Collected data entries
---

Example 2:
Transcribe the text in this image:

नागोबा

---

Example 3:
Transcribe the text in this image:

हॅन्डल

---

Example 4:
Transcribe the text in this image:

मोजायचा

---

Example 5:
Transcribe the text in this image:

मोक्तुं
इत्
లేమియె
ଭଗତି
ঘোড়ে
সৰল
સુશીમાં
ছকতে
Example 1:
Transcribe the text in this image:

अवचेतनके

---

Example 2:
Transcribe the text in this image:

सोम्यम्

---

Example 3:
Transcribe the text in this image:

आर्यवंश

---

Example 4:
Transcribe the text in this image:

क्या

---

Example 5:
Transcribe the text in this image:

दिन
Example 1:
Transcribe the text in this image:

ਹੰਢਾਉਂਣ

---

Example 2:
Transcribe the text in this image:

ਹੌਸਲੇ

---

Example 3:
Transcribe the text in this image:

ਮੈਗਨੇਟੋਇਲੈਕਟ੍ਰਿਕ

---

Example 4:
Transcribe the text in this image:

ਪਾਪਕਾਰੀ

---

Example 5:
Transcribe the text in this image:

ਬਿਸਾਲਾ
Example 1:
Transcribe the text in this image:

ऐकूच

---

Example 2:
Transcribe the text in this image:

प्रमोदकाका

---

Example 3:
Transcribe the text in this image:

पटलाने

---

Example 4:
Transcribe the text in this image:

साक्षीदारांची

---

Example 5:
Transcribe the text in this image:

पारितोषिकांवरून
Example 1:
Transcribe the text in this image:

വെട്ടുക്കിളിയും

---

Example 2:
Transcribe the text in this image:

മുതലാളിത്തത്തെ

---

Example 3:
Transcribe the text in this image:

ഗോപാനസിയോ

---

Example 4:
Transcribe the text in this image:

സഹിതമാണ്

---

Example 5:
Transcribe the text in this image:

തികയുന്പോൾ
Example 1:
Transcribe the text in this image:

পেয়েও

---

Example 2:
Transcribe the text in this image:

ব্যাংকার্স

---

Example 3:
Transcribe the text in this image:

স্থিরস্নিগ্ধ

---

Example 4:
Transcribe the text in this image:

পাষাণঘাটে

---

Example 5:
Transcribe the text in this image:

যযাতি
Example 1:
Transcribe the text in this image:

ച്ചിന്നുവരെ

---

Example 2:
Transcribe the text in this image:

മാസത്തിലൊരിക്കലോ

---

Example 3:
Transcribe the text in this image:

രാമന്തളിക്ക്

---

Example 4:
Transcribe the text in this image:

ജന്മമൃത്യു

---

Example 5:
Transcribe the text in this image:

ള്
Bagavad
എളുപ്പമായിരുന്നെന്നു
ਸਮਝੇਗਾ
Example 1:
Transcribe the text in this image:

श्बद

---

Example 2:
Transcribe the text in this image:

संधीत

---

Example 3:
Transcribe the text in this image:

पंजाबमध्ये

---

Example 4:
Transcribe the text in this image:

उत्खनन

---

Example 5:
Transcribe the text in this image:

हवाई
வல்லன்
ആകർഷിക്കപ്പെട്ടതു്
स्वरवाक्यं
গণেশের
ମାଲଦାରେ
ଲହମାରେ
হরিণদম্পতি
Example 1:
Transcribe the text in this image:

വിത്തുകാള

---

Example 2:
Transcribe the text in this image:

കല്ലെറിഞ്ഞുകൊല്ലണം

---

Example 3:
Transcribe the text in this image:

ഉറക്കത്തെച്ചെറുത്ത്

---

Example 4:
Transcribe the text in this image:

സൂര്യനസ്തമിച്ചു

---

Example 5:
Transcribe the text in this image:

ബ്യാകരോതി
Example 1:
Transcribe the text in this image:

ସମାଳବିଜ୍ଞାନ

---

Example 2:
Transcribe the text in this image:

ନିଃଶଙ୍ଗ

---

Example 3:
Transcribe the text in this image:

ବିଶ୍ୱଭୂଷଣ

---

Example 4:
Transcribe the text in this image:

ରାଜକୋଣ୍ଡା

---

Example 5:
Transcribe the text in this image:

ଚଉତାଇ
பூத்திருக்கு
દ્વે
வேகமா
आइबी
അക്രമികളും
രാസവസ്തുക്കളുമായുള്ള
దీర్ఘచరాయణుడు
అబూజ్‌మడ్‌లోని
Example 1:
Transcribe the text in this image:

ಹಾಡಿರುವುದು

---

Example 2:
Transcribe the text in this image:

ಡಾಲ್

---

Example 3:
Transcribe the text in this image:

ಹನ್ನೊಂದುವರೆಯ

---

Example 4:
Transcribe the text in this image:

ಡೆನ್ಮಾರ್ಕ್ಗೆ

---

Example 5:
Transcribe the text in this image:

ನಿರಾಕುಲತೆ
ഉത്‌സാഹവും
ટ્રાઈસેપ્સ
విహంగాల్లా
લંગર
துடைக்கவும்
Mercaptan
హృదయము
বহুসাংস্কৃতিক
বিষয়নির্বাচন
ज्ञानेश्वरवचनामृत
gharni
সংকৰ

*Task to complete*: Give back all the data exactly as it was written.

*Answer for this exercise*:
---

Example 2:
Transcribe the text in this image:

नागोबा

---

Example 3:
Transcribe the text in this image:

हॅन्डल

---

Example 4:
Transcribe the text in this image:

मोजायचा

---

Example 5:
Transcribe the text in this image:

मोक्तुं
इत्
లేమియె
ଭଗତି
ঘোড়ে
সৰল
સુશીમાં
ছকতে
Example 1:
Transcribe the text in this image:

अवचेतनके

---

Example 2:
Transcribe the text in this image:

सोम्यम्

---

Example 3:
Transcribe the text in this image:

आर्यवंश

---

Example 4:
Transcribe the text in this image:

क्या

---

Example 5:
Transcribe the text in this image:

दिन
Example 1:
Transcribe the text in this image:

ਹੰਢਾਉਂਣ

---

Example 2:
Transcribe the text in this image:

ਹੌਸਲੇ

---

Example 3:
Transcribe the text in this image:

ਮੈਗਨੇਟੋਇਲੈਕਟ੍ਰਿਕ

---

Example 4:
Transcribe the text in this image:

ਪਾਪਕਾਰੀ

---

Example 5:
Transcribe the text in this image:

ਬਿਸਾਲਾ
Example 1:
Transcribe the text in this image:

ऐकूच

---

Example 2:
Transcribe the text in this image:

प्रमोदकाका

---

Example 3:
Transcribe the text in this image:

पटलाने

---

Example 4:
Transcribe the text in this image:

साक्षीदारांची

---

Example 5:
Transcribe the text in this image:

पारितोषिकांवरून
Example 1:
Transcribe the text in this image:

വെട്ടുക്കിളിയും

---

Example 2:
Transcribe the text in this image:

മുതലാളിത്തത്തെ

---

Example 3:
Transcribe the text in this image:

ഗോപാനസിയോ

---

Example 4:
Transcribe the text in this image:

സഹിതമാണ്

---

Example 5:
Transcribe the text in this image:

തികയുന്പോൾ
Example 1:
Transcribe the text in this image:

পেয়েও

---

Example 2:
Transcribe the text in this image:

ব্যাংকার্স

---

Example 3:
Transcribe the text in this image:

স্থিরস্নিগ্ধ

---

Example 4:
Transcribe the text in this image:

পাষাণঘাটে

---

Example 5:
Transcribe the text in this image:

যযাতি
Example 1:
Transcribe the text in this image:

ച്ചിന്നുവരെ

---

Example 2:
Transcribe the text in this image:

മാസത്തിലൊരിക്കലോ

---

Example 3:
Transcribe the text in this image:

രാമന്തളിക്ക്

---

Example 4:
Transcribe the text in this image:

ജന്മമൃത്യു

---

Example 5:
Transcribe the text in this image:

ള്
Bagavad
എളുപ്പമായിരുന്നെന്നു
ਸਮਝੇਗਾ
Example 1:
Transcribe the text in this image:

श्बद

---

Example 2:
Transcribe the text in this image:

संधीत

---

Example 3:
Transcribe the text in this image:

पंजाबमध्ये

---

Example 4:
Transcribe the text in this image:

उत्खनन

---

Example 5:
Transcribe the text in this image:

हवाई
வல்லன்
ആകർഷിക്കപ്പെട്ടതു്
स्वरवाक्यं
গণেশের
ମାଲଦାରେ
ଲହମାରେ
হরিণদম্পতি
Example 1:
Transcribe the text in this image:

വിത്തുകാള

---

Example 2:
Transcribe the text in this image:

കല്ലെറിഞ്ഞുകൊല്ലണം

---

Example 3:
Transcribe the text in this image:

ഉറക്കത്തെച്ചെറുത്ത്

---

Example 4:
Transcribe the text in this image:

സൂര്യനസ്തമിച്ചു

---

Example 5:
Transcribe the text in this image:

ബ്യാകരോതി
Example 1:
Transcribe the text in this image:

ସମାଳବିଜ୍ଞାନ

---

Example 2:
Transcribe the text in this image:

ନିଃଶଙ୍ଗ

---

Example 3:
Transcribe the text in this image:

ବିଶ୍ୱଭୂଷଣ

---

Example 4:
Transcribe the text in this image:

ରାଜକୋଣ୍ଡା

---

Example 5:
Transcribe the text in this image:

ଚଉତାଇ
பூத்திருக்கு
દ્વે
வேகமா
आइबी
അക്രമികളും
രാസവസ്തുക്കളുമായുള്ള
దీర్ఘచరాయణుడు
అబూజ్‌మడ్‌లోని
Example 1:
Transcribe the text in this image:

ಹಾಡಿರುವುದು

---

Example 2:
Transcribe the text in this image:

ಡಾಲ್

---

Example 3:
Transcribe the text in this image:

ಹನ್ನೊಂದುವರೆಯ

---

Example 4:
Transcribe the text in this image:

ಡೆನ್ಮಾರ್ಕ್ಗೆ

---

Example 5:
Transcribe the text in this image:

ನಿರಾಕುಲತೆ
ഉത്‌സാഹവും
ટ્રાઈસેપ્સ
విహంగాల్లా
લંગર
துடைக்கவும்
Mercaptan
హృదయము
বহুসাংস্কৃতিক
বিষয়নির্বাচন
ज्ञानेश्वरवचनामृत
gharni
সংকৰ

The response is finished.